Die belangte Behörde hat lediglich hinsichtlich der zuletzt erfolgten Verurteilung des Beschwerdeführers wegen gefährlicher Drohung zu einer bedingt nachgesehenen Freiheitsstrafe von drei Monaten Feststellungen zu der zu Grunde liegenden Straftat getroffen. Hinsichtlich der übrigen Verurteilungen hat sie lediglich den verwirklichten Tatbestand des Strafgesetzbuches und die Höhe der verhängten Strafe festgestellt.
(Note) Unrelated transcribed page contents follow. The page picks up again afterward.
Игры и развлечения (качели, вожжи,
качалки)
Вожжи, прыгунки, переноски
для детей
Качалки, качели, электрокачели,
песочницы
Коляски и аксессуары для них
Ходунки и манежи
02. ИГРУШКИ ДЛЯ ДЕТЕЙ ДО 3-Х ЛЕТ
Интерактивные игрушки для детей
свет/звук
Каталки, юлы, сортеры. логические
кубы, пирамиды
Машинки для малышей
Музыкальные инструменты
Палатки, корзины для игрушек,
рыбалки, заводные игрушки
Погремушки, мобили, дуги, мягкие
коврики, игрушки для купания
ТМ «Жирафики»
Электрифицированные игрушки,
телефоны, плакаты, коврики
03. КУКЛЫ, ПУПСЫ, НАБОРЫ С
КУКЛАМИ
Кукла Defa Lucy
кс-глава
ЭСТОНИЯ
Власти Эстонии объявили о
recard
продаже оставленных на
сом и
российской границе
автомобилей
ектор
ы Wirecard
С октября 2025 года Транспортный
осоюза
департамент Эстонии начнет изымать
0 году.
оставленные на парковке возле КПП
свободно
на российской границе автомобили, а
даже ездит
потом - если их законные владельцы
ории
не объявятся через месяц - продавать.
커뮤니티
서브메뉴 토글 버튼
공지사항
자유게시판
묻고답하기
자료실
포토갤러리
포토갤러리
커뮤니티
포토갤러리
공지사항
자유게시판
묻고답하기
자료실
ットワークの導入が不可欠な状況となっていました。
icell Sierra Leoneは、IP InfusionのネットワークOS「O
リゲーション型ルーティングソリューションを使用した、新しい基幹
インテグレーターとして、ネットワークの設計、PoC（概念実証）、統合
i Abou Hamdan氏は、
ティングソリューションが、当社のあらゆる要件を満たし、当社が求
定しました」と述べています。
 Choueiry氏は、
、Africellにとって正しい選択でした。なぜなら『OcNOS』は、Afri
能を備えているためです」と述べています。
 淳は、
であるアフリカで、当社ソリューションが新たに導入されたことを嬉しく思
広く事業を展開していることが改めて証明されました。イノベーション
Bezüglich der Verwaltungsstrafen enthält der angefochtene Bescheid - durch Wiedergabe der Ausführungen im Erstbescheid - lediglich hinsichtlich zweier Übertretungen des Finanzstrafgesetzes Hinweise auf den Wert der verfallenen Gegenstände und in einem Fall die Anmerkung, dass es sich um den Ankauf von 6.200 Stück geschmuggelter Zigaretten handle. Bezüglich der von der Erstbehörde festgestellten Bestrafungen des Beschwerdeführers wegen unbefugter Gewerbeausübung wird im angefochtenen Bescheid das Berufungsvorbringen, wonach diese Bestrafungen nicht rechtskräftig seien, wiedergegeben. Ausführungen dazu, ob diese Bestrafungen rechtskräftig seien, enthält der angefochtene Bescheid ebenso wenig wie Feststellungen über Art, Schwere und Zeitpunkt der den übrigen Bestrafungen und Verurteilungen zu Grunde liegenden Straftaten.
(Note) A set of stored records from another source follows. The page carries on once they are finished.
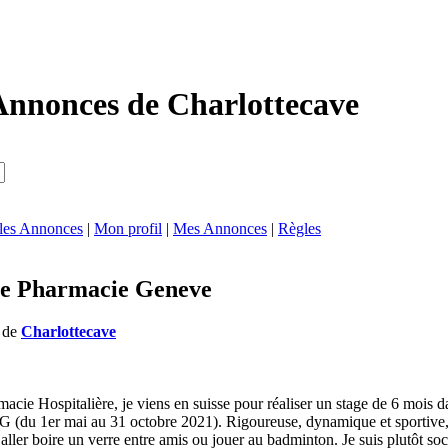
Annonces de Charlottecave
 les Annonces
|
Mon profil
|
Mes Annonces
|
Règles
ne Pharmacie Geneve
s de
Charlottecave
acie Hospitalière, je viens en suisse pour réaliser un stage de 6 mois d
G (du 1er mai au 31 octobre 2021). Rigoureuse, dynamique et sportive,
ller boire un verre entre amis ou jouer au badminton. Je suis plutôt soci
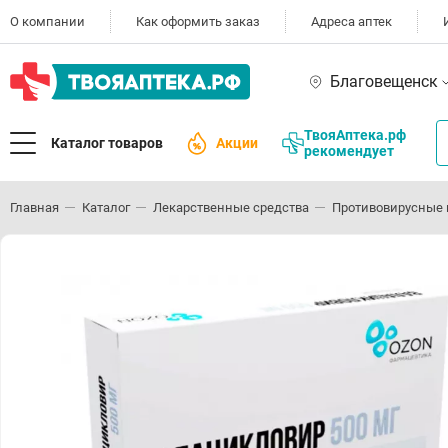
О компании
Как оформить заказ
Адреса аптек
Благовещенск
ТвояАптека.рф
Каталог товаров
Акции
рекомендует
Главная
Каталог
Лекарственные средства
Противовирусные 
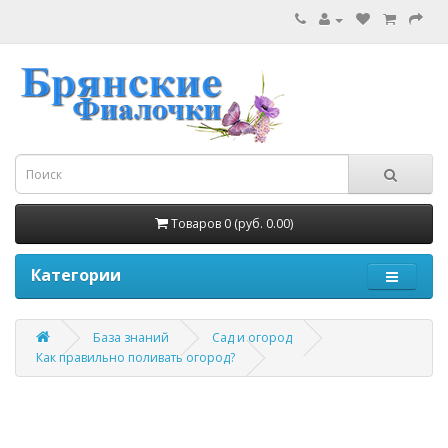
Товаров 0 (руб. 0.00)
Категории
База знаний
Сад и огород
Как правильно поливать огород?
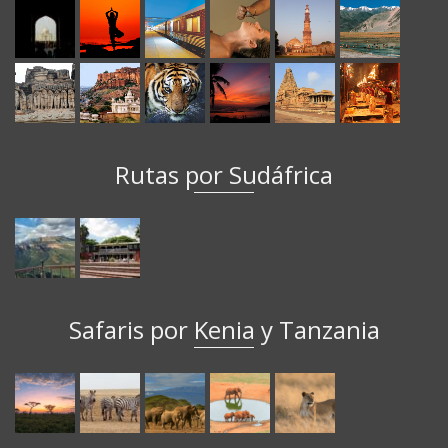
Rutas por Sudáfrica
Safaris por Kenia y Tanzania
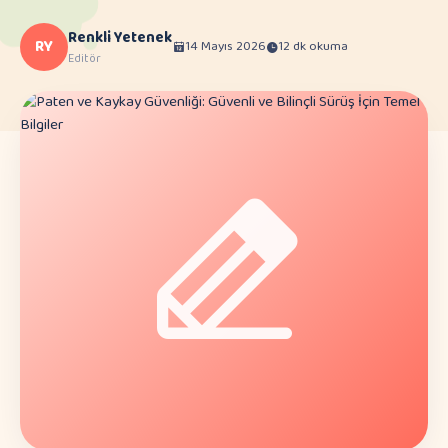
Renkli Yetenek
RY
14 Mayıs 2026
12 dk okuma
Editör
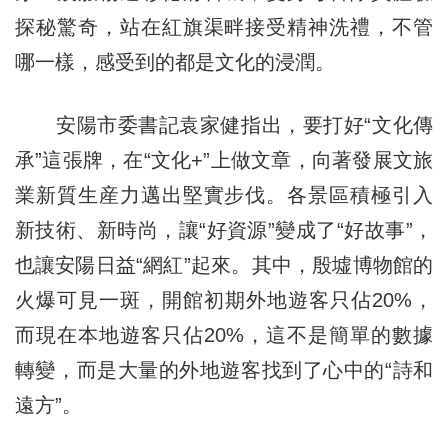
探秘驚奇，站在紅旗渠畔接受精神洗禮，不管
哪一樣，感受到的都是文化的浸潤。
安陽市委書記袁家健指出，要打好“文化傳
承”這張牌，在“文化+”上做文章，向著發展文旅
業新質生産力邁出堅實步伐。各景區積極引入
新技術、新時尚，讓“好資源”變成了“好故事”，
也讓安陽日益“網紅”起來。其中，殷墟博物館的
火爆可見一斑，開館初期外地遊客只佔20%，
而現在本地遊客只佔20%，這不是簡單的數據
轉變，而是大量的外地遊客找到了心中的“詩和
遠方”。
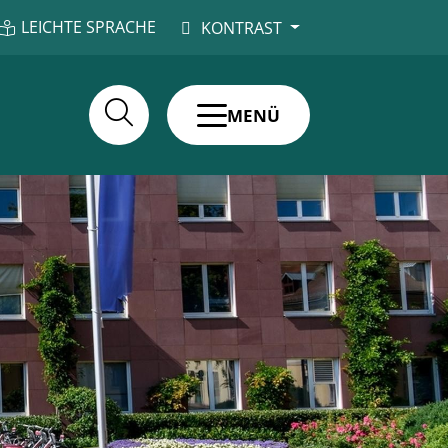
LEICHTE SPRACHE
KONTRAST
MENÜ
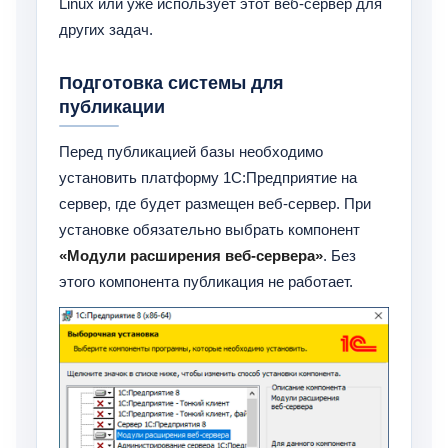
Linux или уже использует этот веб-сервер для
других задач.
Подготовка системы для
публикации
Перед публикацией базы необходимо
установить платформу 1С:Предприятие на
сервер, где будет размещен веб-сервер. При
установке обязательно выбрать компонент
«Модули расширения веб-сервера»
. Без
этого компонента публикация не работает.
Dies bewirkt, dass die Ansicht der belangten Behörde, es sei auf Grund der Straftaten des Beschwerdeführers die besagte Annahme gerechtfertigt, vom Verwaltungsgerichtshof nicht - nach den genannten Kriterien - überprüft werden kann, zumal nicht bereits aus den festgestellten Deliktstypen im Zusammenhang mit der Höhe der festgestellten Strafen und der Häufigkeit der Begehung der Delikte ersichtlich ist, dass vom Beschwerdeführer eine derart große Gefahr für die maßgeblichen öffentlichen Interessen ausgeht, dass das Gerechtfertigtsein der besagten Annahme offenkundig ist.

2. Der angefochtene Bescheid war daher gemäß § 42 Abs. 2 Z. 3 lit. b und c VwGG wegen Rechtswidrigkeit infolge Verletzung von Verfahrensvorschriften aufzuheben.

3. Der Spruch über den Aufwandersatz gründet auf den §§ 47 ff VwGG iVm der Verordnung BGBl. Nr. 416/1994.